# Fiancée Visas



## kkkatherine (Jan 14, 2015)

I am British from birth and my fiancé (been together 3 years) Is a South African citizen from birth. We are both currently living in London but looking to move over to SA permanently in around 18 months time.

I understand, as we have not been living together that I do not qualify for the life partner permit, but we have recently heard of a new fiancé visa where you have to get married within 90 days and then apply for temporary residence?

Does anyone have any experience of this process? I of course would need the ability to work after marriage, and I have a son who would need schooling.

Is there any other options that I have missed? 

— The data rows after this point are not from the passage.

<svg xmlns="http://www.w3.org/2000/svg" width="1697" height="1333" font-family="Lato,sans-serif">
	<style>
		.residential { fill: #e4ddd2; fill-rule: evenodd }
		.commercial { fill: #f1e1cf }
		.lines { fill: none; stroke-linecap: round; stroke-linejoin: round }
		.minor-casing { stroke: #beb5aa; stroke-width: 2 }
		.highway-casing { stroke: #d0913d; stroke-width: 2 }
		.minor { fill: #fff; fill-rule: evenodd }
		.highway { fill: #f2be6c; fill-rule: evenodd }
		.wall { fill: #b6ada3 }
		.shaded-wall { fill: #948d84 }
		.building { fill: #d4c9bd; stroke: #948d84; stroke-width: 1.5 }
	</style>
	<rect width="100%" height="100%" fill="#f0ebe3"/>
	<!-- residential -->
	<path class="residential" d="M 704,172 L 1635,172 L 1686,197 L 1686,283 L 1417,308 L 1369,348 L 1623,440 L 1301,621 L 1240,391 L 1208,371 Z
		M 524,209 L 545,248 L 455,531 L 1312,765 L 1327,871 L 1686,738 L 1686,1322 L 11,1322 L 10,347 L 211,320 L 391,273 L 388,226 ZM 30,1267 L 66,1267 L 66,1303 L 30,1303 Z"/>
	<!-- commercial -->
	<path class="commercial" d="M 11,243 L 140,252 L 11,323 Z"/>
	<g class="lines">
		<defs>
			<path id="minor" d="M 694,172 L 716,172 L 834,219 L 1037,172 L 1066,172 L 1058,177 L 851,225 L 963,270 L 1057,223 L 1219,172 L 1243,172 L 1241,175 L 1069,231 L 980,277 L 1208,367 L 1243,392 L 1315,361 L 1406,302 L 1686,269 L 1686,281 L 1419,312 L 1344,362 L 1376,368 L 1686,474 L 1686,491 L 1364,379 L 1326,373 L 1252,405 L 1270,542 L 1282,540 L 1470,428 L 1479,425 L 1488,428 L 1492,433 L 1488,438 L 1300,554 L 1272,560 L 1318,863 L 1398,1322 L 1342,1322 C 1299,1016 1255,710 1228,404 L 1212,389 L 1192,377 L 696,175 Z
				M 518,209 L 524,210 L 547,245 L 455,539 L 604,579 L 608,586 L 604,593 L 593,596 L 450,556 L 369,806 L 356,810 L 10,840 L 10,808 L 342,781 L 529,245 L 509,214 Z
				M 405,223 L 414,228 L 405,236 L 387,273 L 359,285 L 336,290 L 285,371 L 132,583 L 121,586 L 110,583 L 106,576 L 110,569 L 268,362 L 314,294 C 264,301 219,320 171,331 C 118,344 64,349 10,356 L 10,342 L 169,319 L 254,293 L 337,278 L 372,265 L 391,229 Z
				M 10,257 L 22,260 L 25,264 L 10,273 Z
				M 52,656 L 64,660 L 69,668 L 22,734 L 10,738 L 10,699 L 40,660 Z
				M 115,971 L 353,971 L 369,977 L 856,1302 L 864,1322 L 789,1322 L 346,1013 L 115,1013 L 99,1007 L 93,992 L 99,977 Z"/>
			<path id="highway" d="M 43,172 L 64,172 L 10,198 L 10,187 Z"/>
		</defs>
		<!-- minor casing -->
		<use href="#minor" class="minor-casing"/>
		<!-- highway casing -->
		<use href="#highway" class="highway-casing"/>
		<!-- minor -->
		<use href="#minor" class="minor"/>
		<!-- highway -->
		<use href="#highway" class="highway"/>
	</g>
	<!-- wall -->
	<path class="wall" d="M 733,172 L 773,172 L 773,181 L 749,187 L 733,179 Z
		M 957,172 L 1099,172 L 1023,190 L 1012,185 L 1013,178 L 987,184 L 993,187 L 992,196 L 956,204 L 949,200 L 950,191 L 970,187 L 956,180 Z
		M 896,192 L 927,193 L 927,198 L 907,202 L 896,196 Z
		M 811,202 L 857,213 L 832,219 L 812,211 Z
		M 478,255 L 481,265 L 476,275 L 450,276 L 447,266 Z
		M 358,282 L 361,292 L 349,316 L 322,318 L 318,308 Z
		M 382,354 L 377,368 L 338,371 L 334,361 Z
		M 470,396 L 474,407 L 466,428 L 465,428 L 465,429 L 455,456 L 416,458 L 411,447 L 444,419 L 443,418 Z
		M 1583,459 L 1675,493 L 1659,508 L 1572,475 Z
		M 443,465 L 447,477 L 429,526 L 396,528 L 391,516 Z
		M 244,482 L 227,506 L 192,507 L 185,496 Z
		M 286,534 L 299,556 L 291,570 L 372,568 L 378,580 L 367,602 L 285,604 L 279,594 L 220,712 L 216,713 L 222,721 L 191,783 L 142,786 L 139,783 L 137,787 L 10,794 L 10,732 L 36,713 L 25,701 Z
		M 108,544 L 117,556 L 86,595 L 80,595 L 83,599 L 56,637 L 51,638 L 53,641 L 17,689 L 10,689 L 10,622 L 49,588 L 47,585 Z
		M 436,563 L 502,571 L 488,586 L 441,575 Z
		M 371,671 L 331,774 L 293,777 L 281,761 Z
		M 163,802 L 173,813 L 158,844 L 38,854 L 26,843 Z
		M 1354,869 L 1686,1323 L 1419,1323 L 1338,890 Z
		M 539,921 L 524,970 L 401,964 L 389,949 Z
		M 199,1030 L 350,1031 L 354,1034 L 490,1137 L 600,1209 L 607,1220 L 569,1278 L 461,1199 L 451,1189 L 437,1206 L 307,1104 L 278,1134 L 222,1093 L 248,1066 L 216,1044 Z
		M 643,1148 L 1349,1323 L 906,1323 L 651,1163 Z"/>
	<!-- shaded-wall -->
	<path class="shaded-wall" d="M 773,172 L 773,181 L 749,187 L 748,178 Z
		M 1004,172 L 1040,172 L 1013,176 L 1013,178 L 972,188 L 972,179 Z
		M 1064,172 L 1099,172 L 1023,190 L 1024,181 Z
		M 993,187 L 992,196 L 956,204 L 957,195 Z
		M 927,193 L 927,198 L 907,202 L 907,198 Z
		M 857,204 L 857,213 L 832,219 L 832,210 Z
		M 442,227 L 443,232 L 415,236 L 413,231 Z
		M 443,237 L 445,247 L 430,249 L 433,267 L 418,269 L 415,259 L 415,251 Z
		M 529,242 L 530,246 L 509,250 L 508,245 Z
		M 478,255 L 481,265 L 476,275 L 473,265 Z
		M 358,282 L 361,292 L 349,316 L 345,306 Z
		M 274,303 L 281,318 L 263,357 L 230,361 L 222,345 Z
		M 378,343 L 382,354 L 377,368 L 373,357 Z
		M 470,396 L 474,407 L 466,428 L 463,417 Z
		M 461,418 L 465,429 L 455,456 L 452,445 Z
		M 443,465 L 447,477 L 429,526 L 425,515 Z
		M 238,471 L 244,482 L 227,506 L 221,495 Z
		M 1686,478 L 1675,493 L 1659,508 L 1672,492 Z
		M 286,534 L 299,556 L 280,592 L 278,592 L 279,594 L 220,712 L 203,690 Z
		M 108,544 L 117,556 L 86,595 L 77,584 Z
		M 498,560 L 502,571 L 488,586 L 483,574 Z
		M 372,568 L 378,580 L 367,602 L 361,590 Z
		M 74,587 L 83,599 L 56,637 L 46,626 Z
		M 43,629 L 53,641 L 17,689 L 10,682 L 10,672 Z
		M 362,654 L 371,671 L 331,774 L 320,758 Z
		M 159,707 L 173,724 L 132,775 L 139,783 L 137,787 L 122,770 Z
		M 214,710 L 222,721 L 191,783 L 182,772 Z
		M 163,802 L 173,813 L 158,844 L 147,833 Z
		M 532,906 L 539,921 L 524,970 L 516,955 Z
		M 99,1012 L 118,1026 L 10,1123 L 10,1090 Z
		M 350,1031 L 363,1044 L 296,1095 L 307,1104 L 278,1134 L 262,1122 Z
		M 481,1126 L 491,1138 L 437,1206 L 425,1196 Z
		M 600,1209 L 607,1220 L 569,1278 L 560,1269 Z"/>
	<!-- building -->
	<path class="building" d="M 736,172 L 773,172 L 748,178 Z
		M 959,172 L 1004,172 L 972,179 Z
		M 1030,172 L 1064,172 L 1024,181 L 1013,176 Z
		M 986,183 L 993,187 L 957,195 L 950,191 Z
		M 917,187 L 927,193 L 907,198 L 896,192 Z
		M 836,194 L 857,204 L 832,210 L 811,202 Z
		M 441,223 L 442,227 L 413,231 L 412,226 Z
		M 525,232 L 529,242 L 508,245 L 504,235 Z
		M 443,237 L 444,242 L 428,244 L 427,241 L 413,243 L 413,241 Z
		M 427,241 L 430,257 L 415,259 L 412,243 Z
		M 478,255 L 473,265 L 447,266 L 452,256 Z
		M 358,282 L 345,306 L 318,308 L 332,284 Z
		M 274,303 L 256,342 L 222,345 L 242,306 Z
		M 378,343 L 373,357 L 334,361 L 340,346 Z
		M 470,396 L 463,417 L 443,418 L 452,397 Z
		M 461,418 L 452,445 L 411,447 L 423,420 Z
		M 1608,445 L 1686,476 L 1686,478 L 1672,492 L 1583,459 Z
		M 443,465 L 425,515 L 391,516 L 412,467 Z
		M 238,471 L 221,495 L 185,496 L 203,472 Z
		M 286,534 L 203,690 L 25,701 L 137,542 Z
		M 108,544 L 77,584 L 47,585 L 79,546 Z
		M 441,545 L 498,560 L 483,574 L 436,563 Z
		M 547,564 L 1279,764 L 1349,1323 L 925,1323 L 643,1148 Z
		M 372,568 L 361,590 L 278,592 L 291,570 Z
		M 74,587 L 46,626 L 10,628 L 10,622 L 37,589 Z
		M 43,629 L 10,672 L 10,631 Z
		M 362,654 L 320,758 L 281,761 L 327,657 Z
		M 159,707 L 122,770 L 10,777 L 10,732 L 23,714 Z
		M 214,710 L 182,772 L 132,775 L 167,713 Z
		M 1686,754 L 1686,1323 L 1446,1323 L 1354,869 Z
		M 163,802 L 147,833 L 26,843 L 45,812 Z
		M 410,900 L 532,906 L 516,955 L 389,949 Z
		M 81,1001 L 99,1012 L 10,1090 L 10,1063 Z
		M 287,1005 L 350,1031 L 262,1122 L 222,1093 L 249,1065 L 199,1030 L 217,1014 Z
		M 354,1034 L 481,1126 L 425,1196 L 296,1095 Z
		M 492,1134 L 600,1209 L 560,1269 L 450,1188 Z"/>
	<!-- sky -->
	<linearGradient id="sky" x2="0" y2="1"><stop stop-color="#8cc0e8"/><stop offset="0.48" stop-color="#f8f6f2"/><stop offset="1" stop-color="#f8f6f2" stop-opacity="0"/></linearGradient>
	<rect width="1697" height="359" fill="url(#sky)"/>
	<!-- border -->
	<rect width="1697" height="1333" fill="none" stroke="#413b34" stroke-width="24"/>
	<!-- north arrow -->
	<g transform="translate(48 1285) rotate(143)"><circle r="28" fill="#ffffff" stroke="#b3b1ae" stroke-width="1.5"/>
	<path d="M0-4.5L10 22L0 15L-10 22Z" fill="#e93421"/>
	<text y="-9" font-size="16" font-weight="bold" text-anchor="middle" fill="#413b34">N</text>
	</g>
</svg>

Many thanks for all your replies!


----------



## Spiggles (Mar 19, 2014)

kkkatherine said:


> I am British from birth and my fiancé (been together 3 years) Is a South African citizen from birth. We are both currently living in London but looking to move over to SA permanently in around 18 months time.
> 
> I understand, as we have not been living together that I do not qualify for the life partner permit, but we have recently heard of a new fiancé visa where you have to get married within 90 days and then apply for temporary residence?
> 
> ...


Hi kkkatherine,

I hope you found what you needed to know by now

Firstly, there is no visa called " Fiancée Visa" in SA.
As you and your partner have been together for 3 years, you will be able to apply for a "Relative's Visa (Life-Partner visa)"which is valid for up to 2years if you can prove cohabitation for at least 2 years.
Once you get this visa, you do not need to get married within 90 days. 
You can get married whenever you want 

However, if you cannot prove cohabitation, unfortunately you cannot apply for this visa.
You can come to SA on visitor's visa(3months) on arrival, then get married.
But in order to apply for "Relative's visa (Spousal visa)" afterwords, you will have to leave SA and apply for it from your country.


----------



## LegalMan (Dec 26, 2012)

kkkatherine said:


> I am British from birth and my fiancé (been together 3 years) Is a South African citizen from birth. We are both currently living in London but looking to move over to SA permanently in around 18 months time.
> 
> I understand, as we have not been living together that I do not qualify for the life partner permit, but we have recently heard of a new fiancé visa where you have to get married within 90 days and then apply for temporary residence?
> 
> ...


Hi kkkatherine, 

Spiggles is right, there is no such thing as a fiance visa. 
Should you have proof of shared finances over the course of your 3 years and you move in together now, you will be able to qualify for a relatives (life partner) visa. As you do not need to show proof of cohabitation for the entire 2 years. But you do need to show proof that you have cohabited together for a period of the two years. But most importantly, if you can prove you have been together by ways of shared finances, photos, emails, holidays, affidavits, notarial contracts and bills, for longer than 2 years, you will be able to apply for a relative's life partner visa. 

When do you intend moving in with your partner?


----------